Today, the latest reports reveal yet again that there are new indications of APT group activity. Russian hacking group Turla’s new malware campaign has arisen. This is the same group that has also been suspected in the SolarWinds breach, together with APT29 Cozy bear -the main suspect. It is important to remember that nation-state APTs, even though they may have different names, most probably work for the same cause under the directive of the nation-state.
Who Are Turla?
Turla is an APT, or Advanced Persistent Threat group. According to an article by The Guardian in 2014, they were behind “One of the most sophisticated and prolonged cyber-espionage campaigns ever seen”. The article states that they have targeted embassies in Eastern Bloc nations such as Poland, Germany, Belgium, Kazakhstan, and many more. According to the UK’s NCSC, they are also known under the aliases “Waterbug” or “VENOMOUS BEAR” and are most probably Russia-based. Furthermore, they usually target commercial organizations, the government, the military, and other sectors for “intelligence collection”. There are several Russian-based threat actors and campaigns, of which Turla in the 1990s, according to IronNet Cybersecurity, launched “one of the first widely known cyber espionage campaigns in history”. Turla has links with the Russian FSB (Intelligence service).
Russian-based APT Turla group is now deploying a new malware loader in a new campaign yet to be fully investigated, detailed in California-based cybersecurity company Palo Alto’s reports. According to the company, the code in question is called the “IronNetInjector”, which is a Python script. Further details reveal that “IronNetInjector is another toolset in Turla’s ever-growing arsenal” which is, “similar in structure to the previously used in-memory loading mechanism to execute malware with the help of Powershell scripts”. A Powershell script is something that has been seen in some powerful cybercriminal tools recently. This variant is most commonly used to load ComRAT, a very severe type of malware (Remote Access Trojan), that has even been used to breach the US military in the past.
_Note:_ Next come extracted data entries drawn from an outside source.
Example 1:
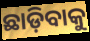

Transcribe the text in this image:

ଛାଡ଼ିବାକୁ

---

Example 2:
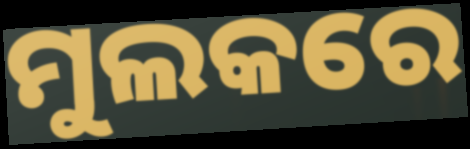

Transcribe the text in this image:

ମୁଲକରେ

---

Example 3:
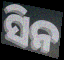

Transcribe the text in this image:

ସିନ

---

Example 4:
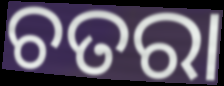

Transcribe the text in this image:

ଚତରା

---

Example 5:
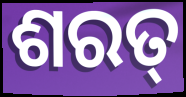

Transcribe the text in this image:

ଶରତ୍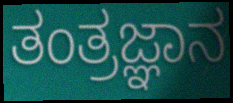
ತಂತ್ರಜ್ಞಾನ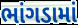
ભાંગડામાંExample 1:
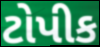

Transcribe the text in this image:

ટોપીક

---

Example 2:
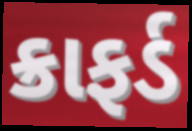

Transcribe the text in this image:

ક્રાફર્ડ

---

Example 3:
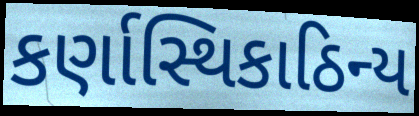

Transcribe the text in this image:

કર્ણાસ્થિકાઠિન્ય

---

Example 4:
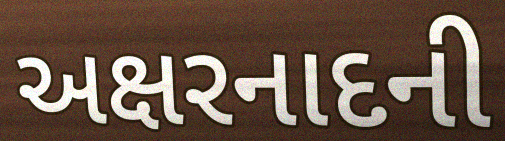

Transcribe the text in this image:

અક્ષરનાદની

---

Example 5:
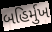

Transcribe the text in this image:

બહિર્મુખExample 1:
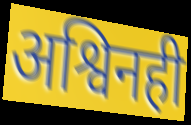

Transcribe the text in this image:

अश्विनही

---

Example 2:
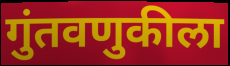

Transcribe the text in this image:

गुंतवणुकीला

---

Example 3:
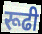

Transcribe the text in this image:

रूढी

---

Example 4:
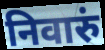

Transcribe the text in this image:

निवारुं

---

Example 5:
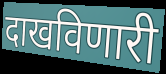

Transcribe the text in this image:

दाखविणारीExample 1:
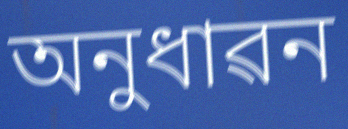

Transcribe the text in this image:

অনুধাৱন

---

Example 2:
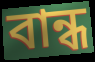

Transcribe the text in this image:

বান্ধ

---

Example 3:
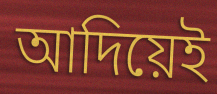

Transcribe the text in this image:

আদিয়েই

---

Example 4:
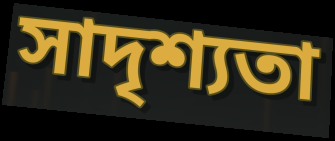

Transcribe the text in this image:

সাদৃশ্যতা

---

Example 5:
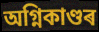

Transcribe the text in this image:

অগ্নিকাণ্ডৰ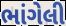
ભાંગેલી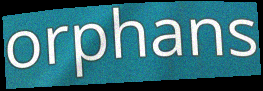
orphans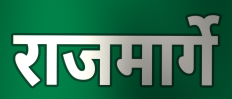
राजमार्गे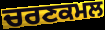
ਚਰਣਕਮਲ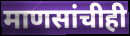
माणसांचीही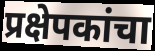
प्रक्षेपकांचा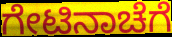
ಗೇಟಿನಾಚೆಗೆ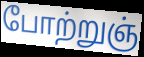
போற்றுஞ்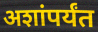
अशांपर्यंत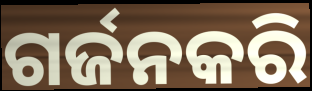
ଗର୍ଜନକରି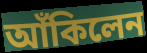
আঁকিলেন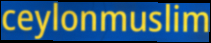
ceylonmuslim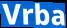
Vrba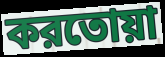
করতোয়া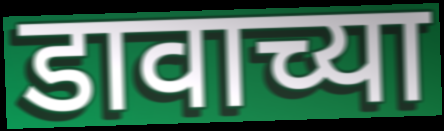
डावाच्या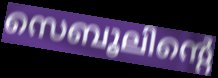
സെബൂലിന്റെ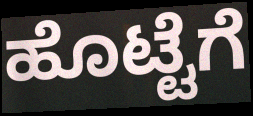
ಹೊಟ್ಟೆಗೆ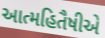
આત્મહિતૈષીએ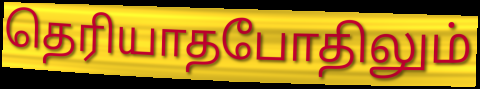
தெரியாதபோதிலும்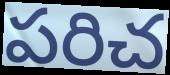
పరిచ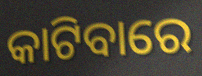
କାଟିବାରେ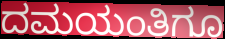
ದಮಯಂತಿಗೂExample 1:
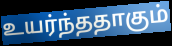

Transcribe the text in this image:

உயர்ந்ததாகும்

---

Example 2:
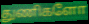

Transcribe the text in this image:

துணிகளோ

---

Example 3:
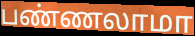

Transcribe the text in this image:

பண்ணலாமா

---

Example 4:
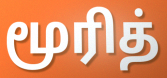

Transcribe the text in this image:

மூரித்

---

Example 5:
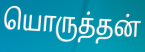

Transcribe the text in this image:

யொருத்தன்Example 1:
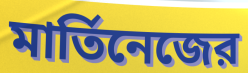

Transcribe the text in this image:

মার্তিনেজের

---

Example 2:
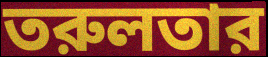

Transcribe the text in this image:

তরুলতার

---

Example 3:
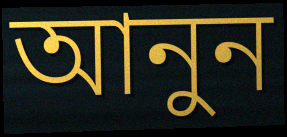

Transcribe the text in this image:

আনুন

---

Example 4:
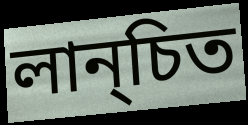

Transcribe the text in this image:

লান্চিত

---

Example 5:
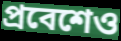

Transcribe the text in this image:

প্রবেশেও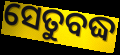
ସେତୁବଦ୍ଧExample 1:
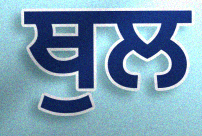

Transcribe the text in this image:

ਥੁਲ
Are Russian APTs Devising New Attack Tools?
According to Palo Alto’s research and testing, the reason this type of malware is becoming “attractive for malware authors” is because there is a trend of these malware authors moving towards a .NET infrastructure. Palo Alto states that “This general trend can be seen in recent years as detection of Powershell based threats became better, but also due to security mechanisms like AMSI introduced by Microsoft”.
The IronPython scripts have been found on “software development hosting sites available for everybody to use” and are confirmed to be malicious. Palo Alto’s Unit 42 team has also confirmed that these scripts will allow for threat group Turla to run malware “on a victim’s system”. Given the group’s history, it is certain that nothing good-natured can be expected of them. How such new tools will be used remains to be seen.
Palo Alto’s Statements
Palo Alto has stated that they will be monitoring the progress of this new tool authored by malware creators to get “missing pieces of the puzzle”. The tool and its use are not new, Palo Alto states, “but the way Turla uses it is new”.
Researchers stated that now the internet landscape allows for “more and more ready-made-malware” that the “bad guys” can develop, saving them time and inspiring new ideas that should help them avoid detection in the future.